Every line containing the word "rect" is to be copied from the data below.

• [Excerpts from a dataset]:
Start of Block

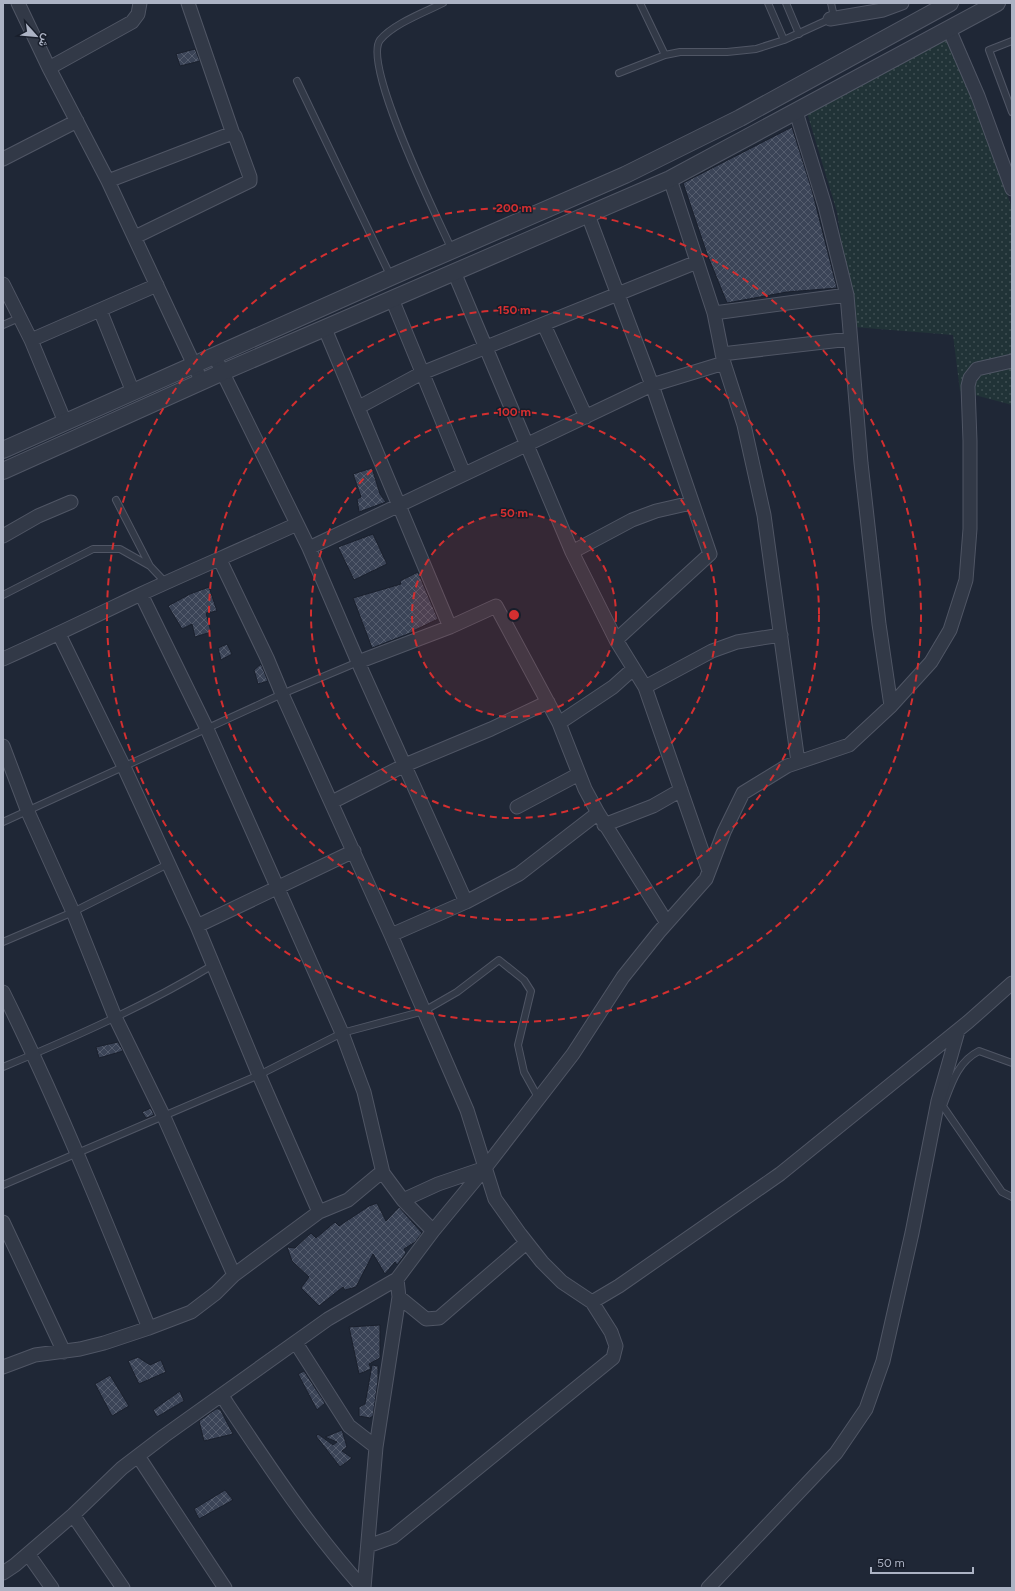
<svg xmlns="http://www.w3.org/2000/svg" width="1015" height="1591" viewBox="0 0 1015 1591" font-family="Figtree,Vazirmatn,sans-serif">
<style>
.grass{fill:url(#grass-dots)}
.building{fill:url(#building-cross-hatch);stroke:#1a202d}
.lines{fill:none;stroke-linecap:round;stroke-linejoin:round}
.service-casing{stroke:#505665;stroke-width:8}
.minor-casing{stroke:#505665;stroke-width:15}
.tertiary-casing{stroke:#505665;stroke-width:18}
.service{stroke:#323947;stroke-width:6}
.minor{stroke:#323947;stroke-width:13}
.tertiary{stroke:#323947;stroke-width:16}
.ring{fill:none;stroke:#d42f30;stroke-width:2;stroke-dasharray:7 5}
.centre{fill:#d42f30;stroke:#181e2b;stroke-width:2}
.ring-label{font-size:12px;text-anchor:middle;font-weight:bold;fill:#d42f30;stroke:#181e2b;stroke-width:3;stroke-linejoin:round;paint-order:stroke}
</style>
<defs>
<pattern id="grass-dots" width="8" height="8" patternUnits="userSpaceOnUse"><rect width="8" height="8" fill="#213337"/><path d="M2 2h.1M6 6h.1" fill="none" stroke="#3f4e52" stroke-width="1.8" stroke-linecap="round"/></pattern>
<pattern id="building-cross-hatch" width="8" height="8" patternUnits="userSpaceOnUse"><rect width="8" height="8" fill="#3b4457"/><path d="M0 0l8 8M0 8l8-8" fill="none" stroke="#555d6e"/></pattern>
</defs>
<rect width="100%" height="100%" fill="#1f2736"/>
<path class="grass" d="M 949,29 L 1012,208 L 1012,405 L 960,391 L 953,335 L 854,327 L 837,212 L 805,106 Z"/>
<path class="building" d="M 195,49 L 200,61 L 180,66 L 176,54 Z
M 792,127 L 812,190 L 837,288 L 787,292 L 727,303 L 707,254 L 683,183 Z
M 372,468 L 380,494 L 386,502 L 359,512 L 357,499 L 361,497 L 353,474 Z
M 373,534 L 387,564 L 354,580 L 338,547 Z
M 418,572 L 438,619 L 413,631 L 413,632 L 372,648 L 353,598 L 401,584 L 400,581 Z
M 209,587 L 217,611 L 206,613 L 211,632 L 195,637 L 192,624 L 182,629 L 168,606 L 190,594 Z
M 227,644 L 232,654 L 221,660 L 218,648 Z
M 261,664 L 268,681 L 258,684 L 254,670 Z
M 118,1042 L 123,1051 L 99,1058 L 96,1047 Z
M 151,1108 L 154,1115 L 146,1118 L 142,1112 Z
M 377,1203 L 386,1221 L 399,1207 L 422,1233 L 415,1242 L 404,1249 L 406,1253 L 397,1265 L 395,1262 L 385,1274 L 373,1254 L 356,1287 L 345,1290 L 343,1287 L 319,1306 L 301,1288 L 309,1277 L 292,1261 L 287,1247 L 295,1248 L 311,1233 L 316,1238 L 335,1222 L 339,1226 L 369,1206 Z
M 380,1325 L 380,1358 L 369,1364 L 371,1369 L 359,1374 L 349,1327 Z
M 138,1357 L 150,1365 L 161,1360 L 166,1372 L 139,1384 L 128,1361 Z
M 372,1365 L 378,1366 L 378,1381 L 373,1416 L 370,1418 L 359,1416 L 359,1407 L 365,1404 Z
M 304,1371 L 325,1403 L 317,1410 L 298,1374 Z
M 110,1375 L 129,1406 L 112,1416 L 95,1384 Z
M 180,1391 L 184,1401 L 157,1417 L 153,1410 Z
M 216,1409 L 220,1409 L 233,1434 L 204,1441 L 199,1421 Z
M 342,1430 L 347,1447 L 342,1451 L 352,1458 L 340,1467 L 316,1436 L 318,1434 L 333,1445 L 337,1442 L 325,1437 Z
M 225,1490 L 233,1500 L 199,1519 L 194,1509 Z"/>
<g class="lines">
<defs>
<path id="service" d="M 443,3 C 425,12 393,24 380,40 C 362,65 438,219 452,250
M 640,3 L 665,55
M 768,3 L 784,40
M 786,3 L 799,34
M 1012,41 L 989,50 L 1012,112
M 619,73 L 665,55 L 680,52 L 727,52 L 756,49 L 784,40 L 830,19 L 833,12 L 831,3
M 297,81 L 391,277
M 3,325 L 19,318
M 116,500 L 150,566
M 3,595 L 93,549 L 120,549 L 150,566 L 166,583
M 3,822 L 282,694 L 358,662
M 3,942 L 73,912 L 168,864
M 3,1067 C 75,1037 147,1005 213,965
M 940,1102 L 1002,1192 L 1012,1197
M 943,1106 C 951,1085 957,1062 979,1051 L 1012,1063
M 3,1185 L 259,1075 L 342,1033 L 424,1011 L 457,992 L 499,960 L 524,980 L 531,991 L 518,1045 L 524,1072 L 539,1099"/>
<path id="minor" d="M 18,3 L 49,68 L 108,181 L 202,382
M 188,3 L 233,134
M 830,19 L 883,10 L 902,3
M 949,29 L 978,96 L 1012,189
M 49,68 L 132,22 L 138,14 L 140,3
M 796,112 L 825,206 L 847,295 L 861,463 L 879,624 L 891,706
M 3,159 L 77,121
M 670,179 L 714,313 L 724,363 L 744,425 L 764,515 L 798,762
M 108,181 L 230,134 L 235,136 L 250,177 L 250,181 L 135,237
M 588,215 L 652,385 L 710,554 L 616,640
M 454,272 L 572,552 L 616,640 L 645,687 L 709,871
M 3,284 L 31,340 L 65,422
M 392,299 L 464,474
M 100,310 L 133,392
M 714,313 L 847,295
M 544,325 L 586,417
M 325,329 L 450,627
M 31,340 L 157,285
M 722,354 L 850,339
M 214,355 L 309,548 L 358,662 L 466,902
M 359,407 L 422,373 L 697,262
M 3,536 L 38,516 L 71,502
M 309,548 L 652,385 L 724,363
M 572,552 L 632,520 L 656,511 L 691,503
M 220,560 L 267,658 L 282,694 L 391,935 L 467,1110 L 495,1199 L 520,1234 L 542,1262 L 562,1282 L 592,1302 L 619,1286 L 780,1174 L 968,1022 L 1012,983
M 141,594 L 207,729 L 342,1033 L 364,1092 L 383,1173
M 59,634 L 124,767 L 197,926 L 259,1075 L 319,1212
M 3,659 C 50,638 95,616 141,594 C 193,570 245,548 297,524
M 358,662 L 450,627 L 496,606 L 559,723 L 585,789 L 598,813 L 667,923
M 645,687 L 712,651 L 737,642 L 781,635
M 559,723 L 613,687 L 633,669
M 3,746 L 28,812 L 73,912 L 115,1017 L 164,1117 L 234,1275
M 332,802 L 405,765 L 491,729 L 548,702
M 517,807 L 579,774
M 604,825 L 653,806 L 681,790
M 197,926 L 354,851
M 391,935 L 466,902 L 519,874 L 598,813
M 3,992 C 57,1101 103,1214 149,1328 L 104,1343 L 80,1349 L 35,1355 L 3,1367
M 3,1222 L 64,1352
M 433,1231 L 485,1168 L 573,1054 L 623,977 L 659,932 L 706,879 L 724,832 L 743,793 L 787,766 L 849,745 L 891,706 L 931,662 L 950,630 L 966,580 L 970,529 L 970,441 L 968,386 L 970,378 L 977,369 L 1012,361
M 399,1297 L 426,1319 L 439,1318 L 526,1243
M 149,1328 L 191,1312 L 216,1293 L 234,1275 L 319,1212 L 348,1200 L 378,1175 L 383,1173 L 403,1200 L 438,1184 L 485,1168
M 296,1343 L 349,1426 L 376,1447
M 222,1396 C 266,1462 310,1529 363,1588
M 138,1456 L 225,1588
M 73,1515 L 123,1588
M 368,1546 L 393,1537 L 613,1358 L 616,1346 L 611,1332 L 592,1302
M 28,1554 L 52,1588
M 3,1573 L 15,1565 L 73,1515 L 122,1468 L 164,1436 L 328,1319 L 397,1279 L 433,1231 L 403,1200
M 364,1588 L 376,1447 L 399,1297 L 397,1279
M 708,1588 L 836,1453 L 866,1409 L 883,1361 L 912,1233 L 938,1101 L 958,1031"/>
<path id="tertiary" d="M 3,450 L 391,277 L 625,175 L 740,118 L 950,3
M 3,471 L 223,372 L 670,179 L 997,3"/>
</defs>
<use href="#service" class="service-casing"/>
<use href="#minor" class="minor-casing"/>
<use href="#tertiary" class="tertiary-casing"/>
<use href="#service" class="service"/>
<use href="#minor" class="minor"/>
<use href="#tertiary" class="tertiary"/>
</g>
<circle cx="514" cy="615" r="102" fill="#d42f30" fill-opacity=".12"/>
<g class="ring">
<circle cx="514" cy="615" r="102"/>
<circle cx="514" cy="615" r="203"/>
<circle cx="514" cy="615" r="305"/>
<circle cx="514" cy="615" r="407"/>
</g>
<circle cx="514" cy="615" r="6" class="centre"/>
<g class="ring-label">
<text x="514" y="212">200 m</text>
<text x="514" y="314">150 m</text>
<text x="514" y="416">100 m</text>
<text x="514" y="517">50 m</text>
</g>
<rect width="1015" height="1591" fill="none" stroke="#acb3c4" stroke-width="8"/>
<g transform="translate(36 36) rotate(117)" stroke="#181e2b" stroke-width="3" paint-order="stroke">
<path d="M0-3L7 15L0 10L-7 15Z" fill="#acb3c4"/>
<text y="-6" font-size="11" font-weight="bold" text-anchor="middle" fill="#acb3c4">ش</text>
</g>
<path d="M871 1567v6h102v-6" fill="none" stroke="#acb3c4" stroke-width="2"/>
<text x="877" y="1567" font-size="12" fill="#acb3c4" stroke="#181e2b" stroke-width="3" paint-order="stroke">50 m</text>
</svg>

End of Block

• [FINISHED TASK]:
<pattern id="grass-dots" width="8" height="8" patternUnits="userSpaceOnUse"><rect width="8" height="8" fill="#213337"/><path d="M2 2h.1M6 6h.1" fill="none" stroke="#3f4e52" stroke-width="1.8" stroke-linecap="round"/></pattern>
<pattern id="building-cross-hatch" width="8" height="8" patternUnits="userSpaceOnUse"><rect width="8" height="8" fill="#3b4457"/><path d="M0 0l8 8M0 8l8-8" fill="none" stroke="#555d6e"/></pattern>
<rect width="100%" height="100%" fill="#1f2736"/>
<rect width="1015" height="1591" fill="none" stroke="#acb3c4" stroke-width="8"/>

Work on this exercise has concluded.